Stored data entries:
-=-=-=-=-

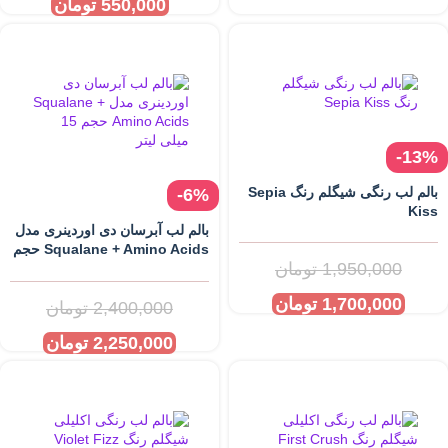
550,000
تومان
-13%
بالم لب رنگی شیگلم رنگ Sepia
-6%
Kiss
بالم لب آبرسان دی اوردینری مدل
Squalane + Amino Acids حجم
1,950,000
تومان
15 میلی لیتر
1,700,000
تومان
2,400,000
تومان
2,250,000
تومان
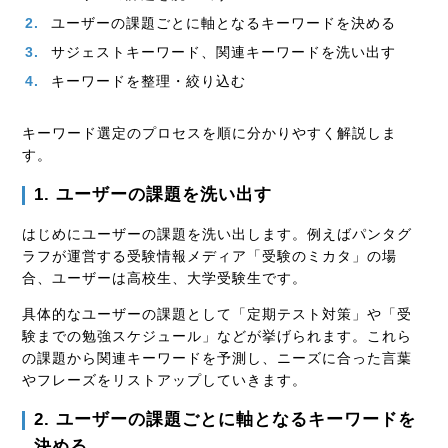
ユーザーの課題ごとに軸となるキーワードを決める
サジェストキーワード、関連キーワードを洗い出す
キーワードを整理・絞り込む
キーワード選定のプロセスを順に分かりやすく解説しま
す。
1. ユーザーの課題を洗い出す
はじめにユーザーの課題を洗い出します。例えばパンタグ
ラフが運営する受験情報メディア「受験のミカタ」の場
合、ユーザーは高校生、大学受験生です。
具体的なユーザーの課題として「定期テスト対策」や「受
験までの勉強スケジュール」などが挙げられます。これら
の課題から関連キーワードを予測し、ニーズに合った言葉
やフレーズをリストアップしていきます。
2. ユーザーの課題ごとに軸となるキーワードを
決める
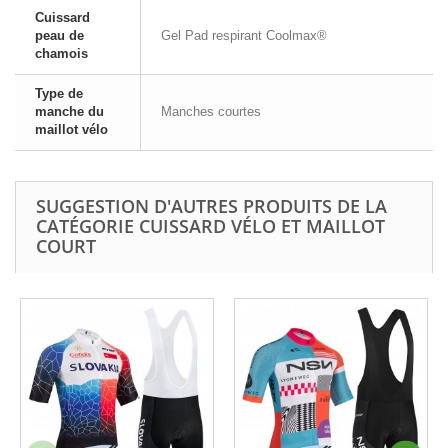
Cuissard
peau de
Gel Pad respirant Coolmax®
chamois
Type de
manche du
Manches courtes
maillot vélo
SUGGESTION D'AUTRES PRODUITS DE LA
CATÉGORIE CUISSARD VÉLO ET MAILLOT
COURT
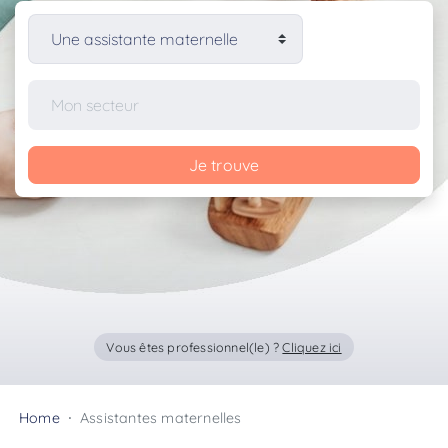
Je trouve
Vous êtes professionnel(le) ?
Cliquez ici
Home
Assistantes maternelles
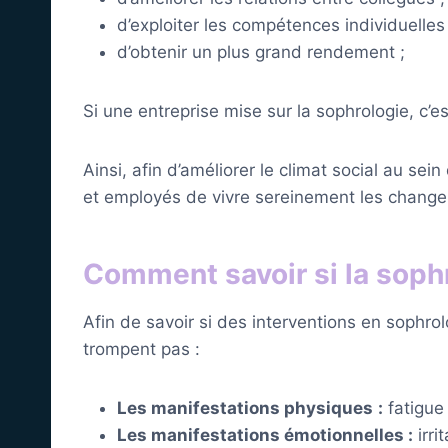
d’exploiter les compétences individuelles 
d’obtenir un plus grand rendement ;
Si une entreprise mise sur la sophrologie, c’e
Ainsi, afin d’améliorer le climat social au se
et employés de vivre sereinement les changem
Comment savoir si la sophr
Afin de savoir si des interventions en sophro
trompent pas :
Les manifestations physiques
:
fatigue 
Les manifestations émotionnelles
:
irri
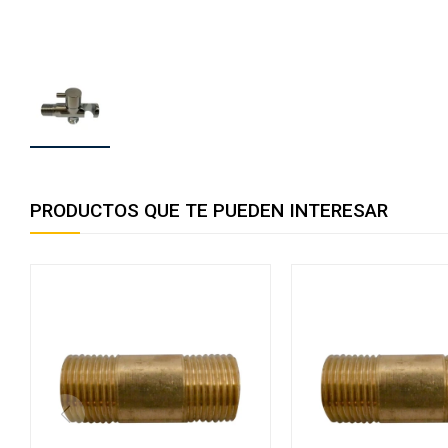
PRODUCTOS QUE TE PUEDEN INTERESAR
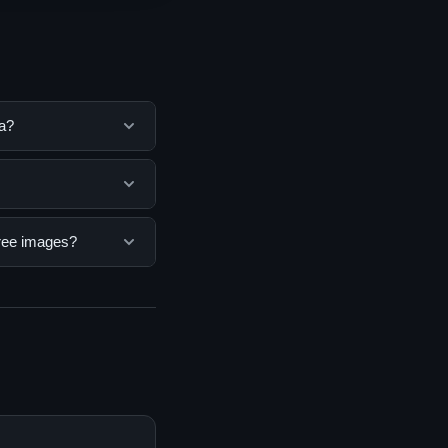
a?
tuk membantu
ya dengan
ua pengguna. Tidak
ree images?
ar yang disediakan.
ges, Anda bisa
n informasi terkini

-=-=-=-=-

# Instruction:
Show every line of the data that includes the string "manifestations".

# Answer to the problem:
Les manifestations physiques
Les manifestations émotionnelles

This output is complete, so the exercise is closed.